Express the data below as a JSON list of strings, one string per line, skipping blank lines. Leave the pictures out.

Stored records
+ + + + +
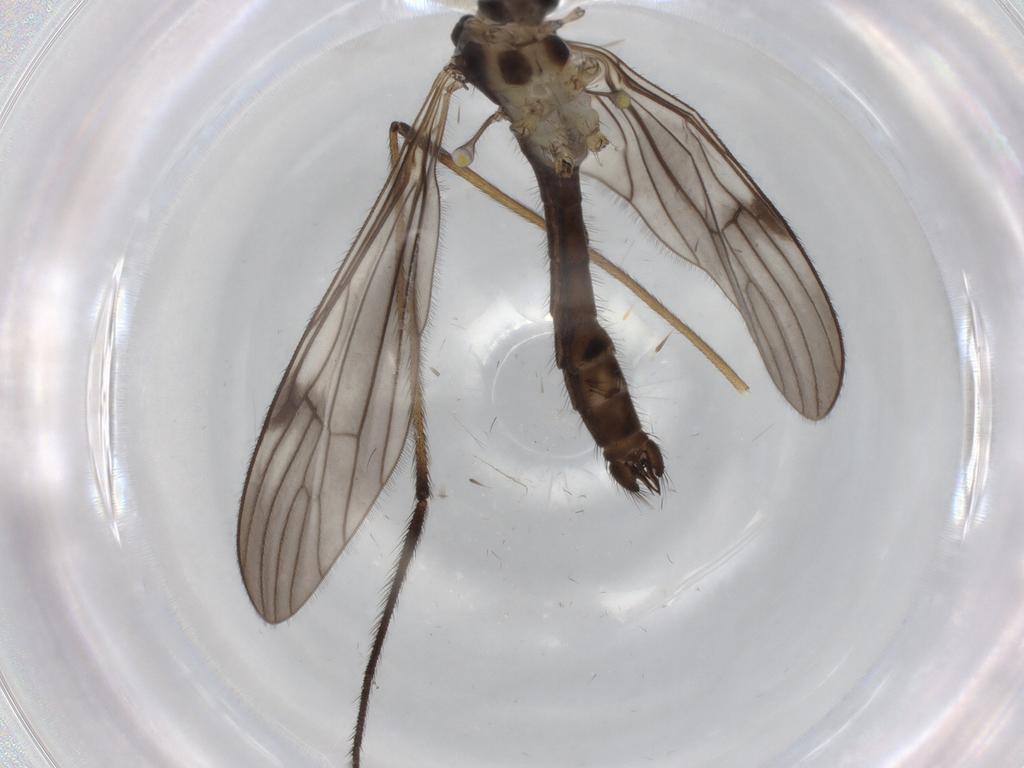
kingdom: Animalia
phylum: Arthropoda
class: Insecta
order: Diptera
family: Limoniidae
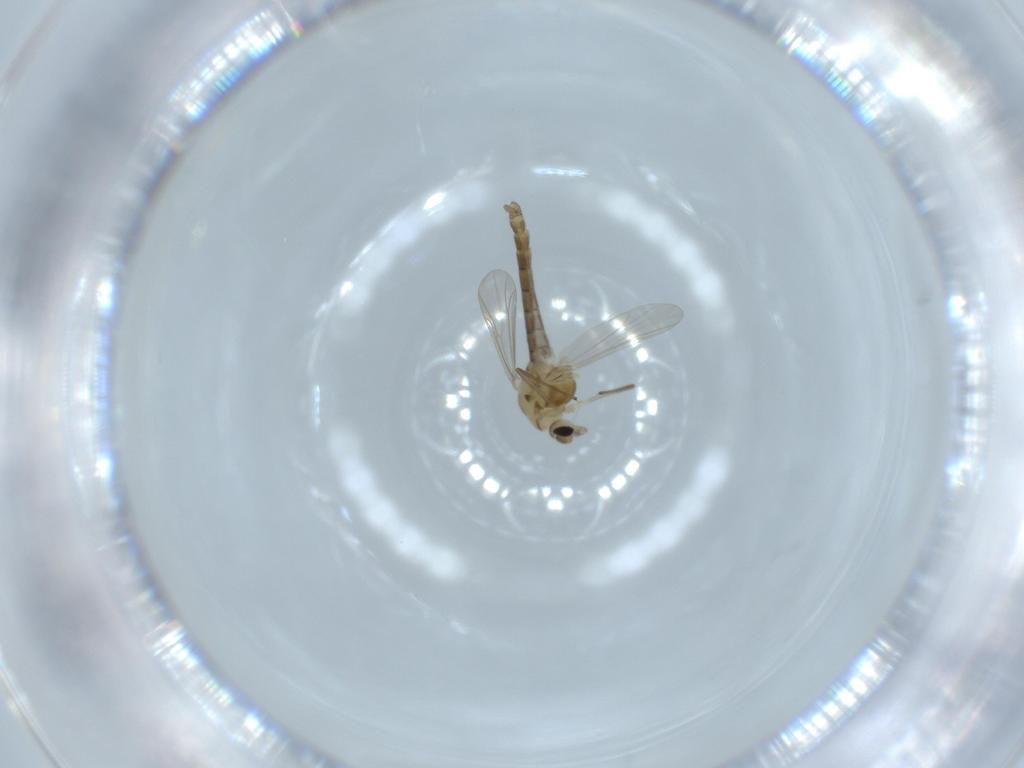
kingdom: Animalia
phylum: Arthropoda
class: Insecta
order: Diptera
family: Chironomidae
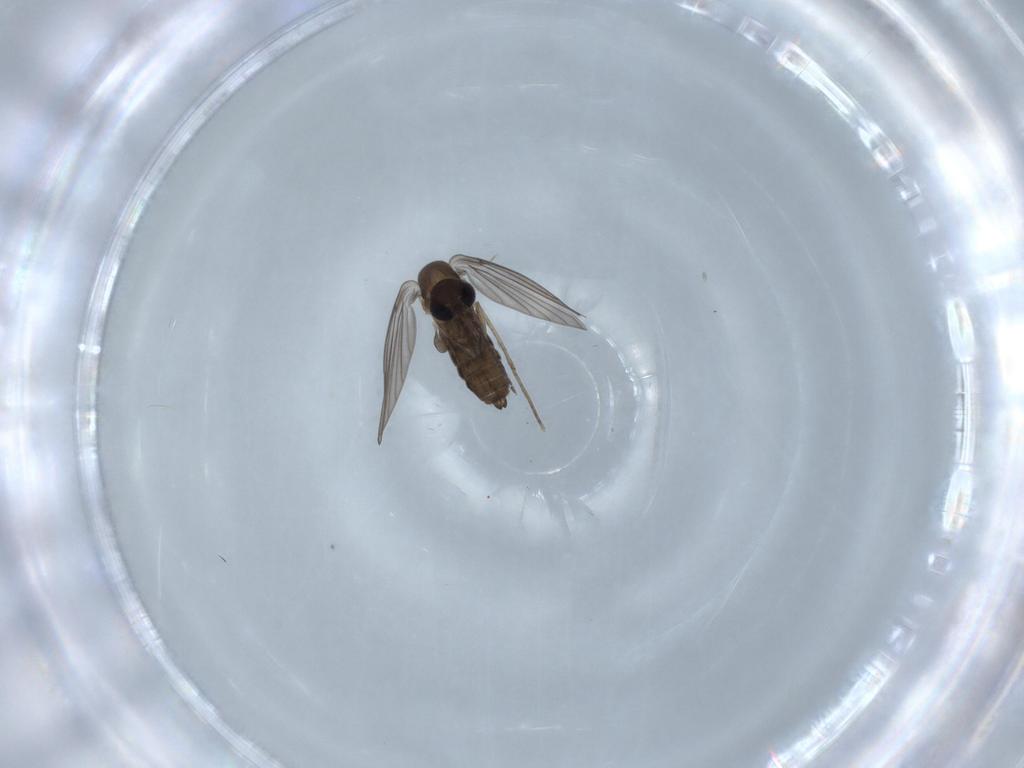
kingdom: Animalia
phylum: Arthropoda
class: Insecta
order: Diptera
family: Psychodidae
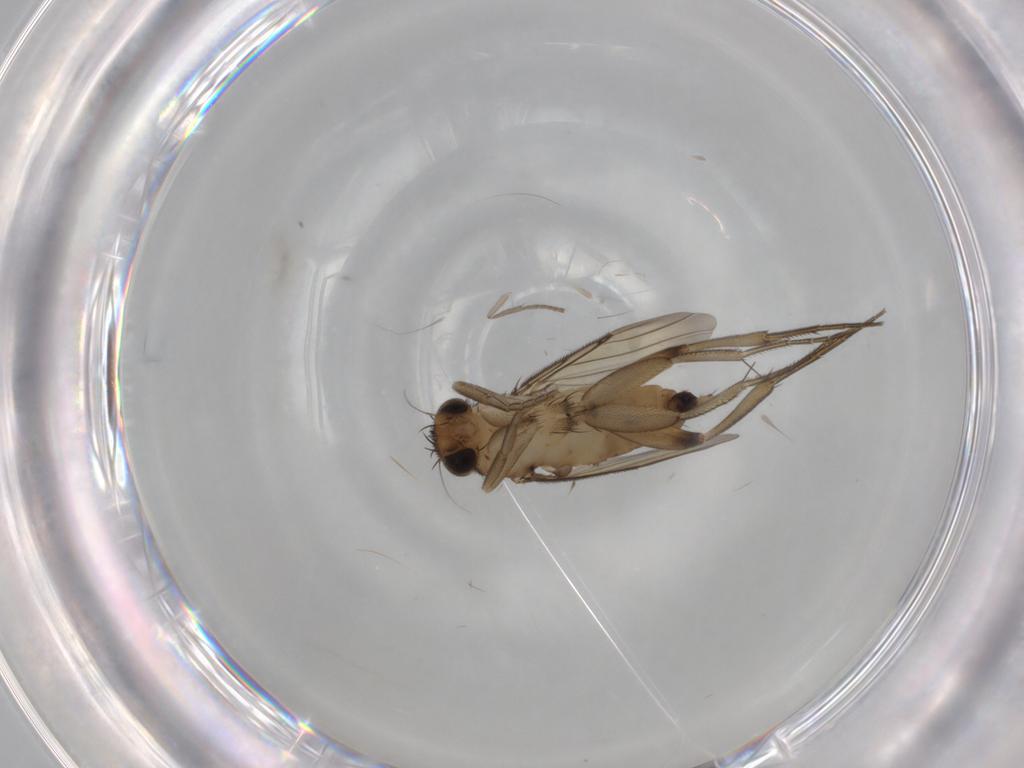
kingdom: Animalia
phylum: Arthropoda
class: Insecta
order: Diptera
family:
+ + + + +
EXPECTED ANSWER ::
[
  "kingdom: Animalia",
  "phylum: Arthropoda",
  "class: Insecta",
  "order: Diptera",
  "family: Limoniidae",
  "kingdom: Animalia",
  "phylum: Arthropoda",
  "class: Insecta",
  "order: Diptera",
  "family: Chironomidae",
  "kingdom: Animalia",
  "phylum: Arthropoda",
  "class: Insecta",
  "order: Diptera",
  "family: Psychodidae",
  "kingdom: Animalia",
  "phylum: Arthropoda",
  "class: Insecta",
  "order: Diptera",
  "family:"
]